Relation Extraction, Machine Learning, RDF, Linked Open Data, Crowd validation, Semantic Web, Web Application


Free, unstructured text is the dominant format in which information is stored and published. To interpret such vast amount of data one must employ a programmatic approach. In this paper, we describe a novel approach – a pipeline in which interesting relations are extracted from web portals news texts, stored as RDF triplets, and finally validated by end user via browser extension. In the process, different machine learning algorithms were tested on relation extraction, enhanced with our own set of features and thoroughly evaluated, with excellent precision and recall results compared to models used for semantic knowledge expansion.

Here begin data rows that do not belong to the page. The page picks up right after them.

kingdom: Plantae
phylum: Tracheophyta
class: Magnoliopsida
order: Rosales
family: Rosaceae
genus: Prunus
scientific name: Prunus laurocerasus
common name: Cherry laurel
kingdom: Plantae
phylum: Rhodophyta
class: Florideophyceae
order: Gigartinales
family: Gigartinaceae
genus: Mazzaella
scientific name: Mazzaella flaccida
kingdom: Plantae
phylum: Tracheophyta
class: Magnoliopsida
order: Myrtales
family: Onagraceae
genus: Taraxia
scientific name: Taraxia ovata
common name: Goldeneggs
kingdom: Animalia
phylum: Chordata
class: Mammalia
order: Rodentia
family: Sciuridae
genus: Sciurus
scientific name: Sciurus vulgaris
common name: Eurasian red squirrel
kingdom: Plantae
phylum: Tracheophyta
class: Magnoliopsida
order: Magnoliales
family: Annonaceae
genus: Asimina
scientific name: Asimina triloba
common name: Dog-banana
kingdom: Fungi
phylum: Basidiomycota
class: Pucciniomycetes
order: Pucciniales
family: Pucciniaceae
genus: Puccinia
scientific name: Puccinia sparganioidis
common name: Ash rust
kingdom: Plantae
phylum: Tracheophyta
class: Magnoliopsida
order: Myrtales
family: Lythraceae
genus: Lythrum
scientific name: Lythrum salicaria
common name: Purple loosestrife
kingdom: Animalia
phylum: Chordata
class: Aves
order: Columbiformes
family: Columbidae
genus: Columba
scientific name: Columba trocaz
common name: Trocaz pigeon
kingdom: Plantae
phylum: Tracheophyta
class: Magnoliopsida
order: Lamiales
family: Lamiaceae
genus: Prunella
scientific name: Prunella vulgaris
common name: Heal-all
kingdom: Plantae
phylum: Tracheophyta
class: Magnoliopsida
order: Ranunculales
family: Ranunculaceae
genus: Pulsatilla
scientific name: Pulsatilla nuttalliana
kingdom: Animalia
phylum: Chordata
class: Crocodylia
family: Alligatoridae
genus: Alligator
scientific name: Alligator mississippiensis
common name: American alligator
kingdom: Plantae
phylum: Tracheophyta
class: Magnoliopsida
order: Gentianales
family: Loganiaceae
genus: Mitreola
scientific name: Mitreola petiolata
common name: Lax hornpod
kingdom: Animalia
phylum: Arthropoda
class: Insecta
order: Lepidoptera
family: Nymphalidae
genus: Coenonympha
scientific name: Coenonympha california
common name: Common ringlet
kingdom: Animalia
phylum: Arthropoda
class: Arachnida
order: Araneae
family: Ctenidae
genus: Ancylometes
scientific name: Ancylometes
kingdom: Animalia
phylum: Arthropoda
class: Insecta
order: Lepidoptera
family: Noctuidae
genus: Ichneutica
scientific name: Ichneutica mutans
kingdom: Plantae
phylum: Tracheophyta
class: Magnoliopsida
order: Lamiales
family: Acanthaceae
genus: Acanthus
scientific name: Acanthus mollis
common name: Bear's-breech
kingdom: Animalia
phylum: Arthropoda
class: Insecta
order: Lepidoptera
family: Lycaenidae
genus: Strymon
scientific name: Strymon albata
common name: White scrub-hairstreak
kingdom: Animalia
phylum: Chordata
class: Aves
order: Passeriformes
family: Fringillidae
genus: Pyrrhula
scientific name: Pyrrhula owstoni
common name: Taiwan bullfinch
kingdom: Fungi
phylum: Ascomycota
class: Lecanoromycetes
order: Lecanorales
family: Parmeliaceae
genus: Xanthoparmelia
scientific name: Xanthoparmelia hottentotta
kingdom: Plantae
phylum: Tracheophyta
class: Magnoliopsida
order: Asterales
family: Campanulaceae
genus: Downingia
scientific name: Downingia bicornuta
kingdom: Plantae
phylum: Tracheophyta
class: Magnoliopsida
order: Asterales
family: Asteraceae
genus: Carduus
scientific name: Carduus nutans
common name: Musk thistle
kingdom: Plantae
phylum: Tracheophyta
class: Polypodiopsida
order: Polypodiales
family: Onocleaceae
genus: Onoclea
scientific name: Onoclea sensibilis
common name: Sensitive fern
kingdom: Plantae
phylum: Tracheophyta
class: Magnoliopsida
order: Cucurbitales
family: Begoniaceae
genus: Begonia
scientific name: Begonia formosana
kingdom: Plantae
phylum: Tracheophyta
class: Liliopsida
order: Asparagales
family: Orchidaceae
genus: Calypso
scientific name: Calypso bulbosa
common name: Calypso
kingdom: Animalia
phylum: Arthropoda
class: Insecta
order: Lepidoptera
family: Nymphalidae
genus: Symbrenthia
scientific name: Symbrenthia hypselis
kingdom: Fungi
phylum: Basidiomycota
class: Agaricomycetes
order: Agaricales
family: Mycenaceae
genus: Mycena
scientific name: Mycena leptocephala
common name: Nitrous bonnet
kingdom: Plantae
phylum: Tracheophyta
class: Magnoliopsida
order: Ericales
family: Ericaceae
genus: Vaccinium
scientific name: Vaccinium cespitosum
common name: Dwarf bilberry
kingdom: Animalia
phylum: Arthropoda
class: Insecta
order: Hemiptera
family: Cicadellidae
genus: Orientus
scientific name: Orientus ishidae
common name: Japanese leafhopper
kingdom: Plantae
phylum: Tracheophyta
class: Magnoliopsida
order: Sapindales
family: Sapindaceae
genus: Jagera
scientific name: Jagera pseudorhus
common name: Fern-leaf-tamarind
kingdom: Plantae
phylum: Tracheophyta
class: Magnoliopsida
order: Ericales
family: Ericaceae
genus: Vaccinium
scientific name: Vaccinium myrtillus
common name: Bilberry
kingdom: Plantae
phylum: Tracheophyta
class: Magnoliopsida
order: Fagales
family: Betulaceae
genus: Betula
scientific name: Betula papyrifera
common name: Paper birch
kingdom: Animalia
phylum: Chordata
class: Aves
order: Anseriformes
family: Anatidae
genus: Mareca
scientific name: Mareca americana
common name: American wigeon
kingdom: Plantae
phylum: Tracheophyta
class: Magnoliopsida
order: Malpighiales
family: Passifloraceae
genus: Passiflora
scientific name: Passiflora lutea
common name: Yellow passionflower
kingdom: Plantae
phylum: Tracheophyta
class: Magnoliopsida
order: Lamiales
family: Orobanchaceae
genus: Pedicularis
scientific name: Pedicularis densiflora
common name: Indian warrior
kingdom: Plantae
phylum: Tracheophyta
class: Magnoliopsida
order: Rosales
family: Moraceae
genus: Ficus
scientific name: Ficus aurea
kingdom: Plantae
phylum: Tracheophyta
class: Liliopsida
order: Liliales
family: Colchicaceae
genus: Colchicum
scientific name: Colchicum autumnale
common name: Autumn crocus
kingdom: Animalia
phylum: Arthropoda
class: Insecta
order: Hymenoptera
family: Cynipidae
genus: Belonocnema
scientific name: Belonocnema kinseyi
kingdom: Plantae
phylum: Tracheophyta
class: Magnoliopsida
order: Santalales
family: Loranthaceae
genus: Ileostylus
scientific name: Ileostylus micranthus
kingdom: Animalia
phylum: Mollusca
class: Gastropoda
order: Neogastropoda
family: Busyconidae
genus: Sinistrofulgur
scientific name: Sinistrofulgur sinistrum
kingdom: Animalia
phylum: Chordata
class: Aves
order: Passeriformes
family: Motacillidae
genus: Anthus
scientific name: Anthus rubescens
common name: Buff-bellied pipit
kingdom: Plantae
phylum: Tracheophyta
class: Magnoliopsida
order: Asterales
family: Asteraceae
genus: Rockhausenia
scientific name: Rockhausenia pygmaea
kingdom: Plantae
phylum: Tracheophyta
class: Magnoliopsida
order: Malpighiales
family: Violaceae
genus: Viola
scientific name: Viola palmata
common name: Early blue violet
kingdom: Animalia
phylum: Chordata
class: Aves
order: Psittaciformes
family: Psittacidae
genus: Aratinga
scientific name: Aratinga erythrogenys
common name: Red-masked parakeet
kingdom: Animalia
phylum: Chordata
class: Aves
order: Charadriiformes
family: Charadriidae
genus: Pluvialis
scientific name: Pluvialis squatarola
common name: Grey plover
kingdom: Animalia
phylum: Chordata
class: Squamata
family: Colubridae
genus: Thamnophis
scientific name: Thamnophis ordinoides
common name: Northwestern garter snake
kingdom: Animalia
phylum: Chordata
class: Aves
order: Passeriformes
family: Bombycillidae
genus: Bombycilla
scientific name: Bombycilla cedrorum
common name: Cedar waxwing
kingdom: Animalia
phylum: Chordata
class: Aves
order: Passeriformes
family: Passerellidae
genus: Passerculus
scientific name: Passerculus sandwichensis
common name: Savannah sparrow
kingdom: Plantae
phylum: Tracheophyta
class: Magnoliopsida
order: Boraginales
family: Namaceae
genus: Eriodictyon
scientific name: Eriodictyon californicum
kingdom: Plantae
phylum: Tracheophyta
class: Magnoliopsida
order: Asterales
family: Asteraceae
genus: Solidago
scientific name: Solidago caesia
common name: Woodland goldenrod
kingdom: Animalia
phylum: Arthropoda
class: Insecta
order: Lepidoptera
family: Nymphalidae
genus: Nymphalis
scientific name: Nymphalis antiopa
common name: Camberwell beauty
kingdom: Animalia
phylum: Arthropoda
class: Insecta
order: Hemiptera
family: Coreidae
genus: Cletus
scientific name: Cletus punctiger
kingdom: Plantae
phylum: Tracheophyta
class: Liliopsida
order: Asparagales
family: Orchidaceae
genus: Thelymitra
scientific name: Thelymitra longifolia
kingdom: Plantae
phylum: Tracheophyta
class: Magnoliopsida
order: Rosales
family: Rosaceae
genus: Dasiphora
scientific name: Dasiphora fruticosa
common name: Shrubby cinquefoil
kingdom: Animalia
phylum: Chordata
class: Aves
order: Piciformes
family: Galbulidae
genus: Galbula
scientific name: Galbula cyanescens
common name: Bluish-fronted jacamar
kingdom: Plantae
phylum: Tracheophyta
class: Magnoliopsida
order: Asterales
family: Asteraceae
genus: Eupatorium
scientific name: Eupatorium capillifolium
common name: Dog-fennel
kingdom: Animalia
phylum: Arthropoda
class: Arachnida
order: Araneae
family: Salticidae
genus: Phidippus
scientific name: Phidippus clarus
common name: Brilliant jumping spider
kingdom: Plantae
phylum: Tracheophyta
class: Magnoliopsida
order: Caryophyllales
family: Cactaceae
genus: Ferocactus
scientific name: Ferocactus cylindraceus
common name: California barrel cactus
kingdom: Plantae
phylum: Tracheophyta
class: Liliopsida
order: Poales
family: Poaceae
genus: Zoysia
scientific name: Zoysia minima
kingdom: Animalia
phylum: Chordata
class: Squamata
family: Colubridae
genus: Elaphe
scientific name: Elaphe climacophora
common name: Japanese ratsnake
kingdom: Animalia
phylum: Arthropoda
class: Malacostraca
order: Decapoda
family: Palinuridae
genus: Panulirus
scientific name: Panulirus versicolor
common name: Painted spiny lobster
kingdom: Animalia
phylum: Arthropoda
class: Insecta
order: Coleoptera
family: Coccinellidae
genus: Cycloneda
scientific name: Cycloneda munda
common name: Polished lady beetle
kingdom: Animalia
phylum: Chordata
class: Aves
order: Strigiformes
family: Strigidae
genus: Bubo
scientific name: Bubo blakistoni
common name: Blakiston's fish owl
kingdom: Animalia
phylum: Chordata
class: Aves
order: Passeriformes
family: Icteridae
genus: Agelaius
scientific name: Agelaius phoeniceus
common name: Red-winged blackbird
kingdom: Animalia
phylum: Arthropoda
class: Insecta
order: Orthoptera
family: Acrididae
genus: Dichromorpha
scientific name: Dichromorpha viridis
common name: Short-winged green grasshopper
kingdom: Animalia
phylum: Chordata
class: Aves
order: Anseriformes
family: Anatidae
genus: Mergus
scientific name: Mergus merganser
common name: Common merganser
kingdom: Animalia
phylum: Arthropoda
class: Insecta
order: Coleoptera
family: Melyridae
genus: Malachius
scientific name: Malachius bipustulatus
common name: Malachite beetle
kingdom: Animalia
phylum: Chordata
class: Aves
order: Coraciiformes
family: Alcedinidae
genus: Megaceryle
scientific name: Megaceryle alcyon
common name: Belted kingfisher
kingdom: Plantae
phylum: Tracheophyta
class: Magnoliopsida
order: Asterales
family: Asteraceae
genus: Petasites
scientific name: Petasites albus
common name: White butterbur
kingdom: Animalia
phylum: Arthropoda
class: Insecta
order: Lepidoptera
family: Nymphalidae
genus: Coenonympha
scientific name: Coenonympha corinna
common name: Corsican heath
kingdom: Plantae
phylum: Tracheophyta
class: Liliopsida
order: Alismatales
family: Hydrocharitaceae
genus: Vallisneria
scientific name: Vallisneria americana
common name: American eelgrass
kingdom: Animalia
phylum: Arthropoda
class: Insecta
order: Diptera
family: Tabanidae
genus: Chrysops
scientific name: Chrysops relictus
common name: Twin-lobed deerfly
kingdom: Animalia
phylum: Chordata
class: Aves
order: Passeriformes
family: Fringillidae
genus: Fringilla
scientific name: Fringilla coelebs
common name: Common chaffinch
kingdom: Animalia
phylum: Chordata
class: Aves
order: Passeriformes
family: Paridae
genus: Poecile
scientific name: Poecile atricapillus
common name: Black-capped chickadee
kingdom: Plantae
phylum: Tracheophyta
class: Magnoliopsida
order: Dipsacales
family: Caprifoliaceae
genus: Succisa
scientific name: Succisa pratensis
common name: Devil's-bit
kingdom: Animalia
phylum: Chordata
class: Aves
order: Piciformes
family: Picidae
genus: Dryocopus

Building on those results, we implement and describe the component to resolve discovered entities to existing semantic entities from three major online repositories. Finally, we implement and describe the validation process in which RDF triplets are presented to the web portal reader for validation via Chrome extension.


Author Biographies

Goran Rumin, Infobip, Zagreb, Croatia

Goran Rumin is a software engineer in Infobip company currently working on infrastructure application development. He received his B.Sc. and M.Sc. in computing from the University of Zagreb (Croatia), Faculty of Electrical Engineering and Computing in 2015 and 2017 respectively. He worked on various projects related to machine learning, high availability, service monitoring and security. His interests include machine learning and semantic web.

Igor Mekterović, University of Zagreb Faculty of Electrical Engineering and Computing, Croatia

Igor Mekterović is currently an associate professor at the University of Zagreb (Croatia), Faculty of Electrical Engineering and Computing. He received his PhD. degree in 2008 from the same university. His research interests are in the areas of databases, data warehouses, web development and bioinformatics.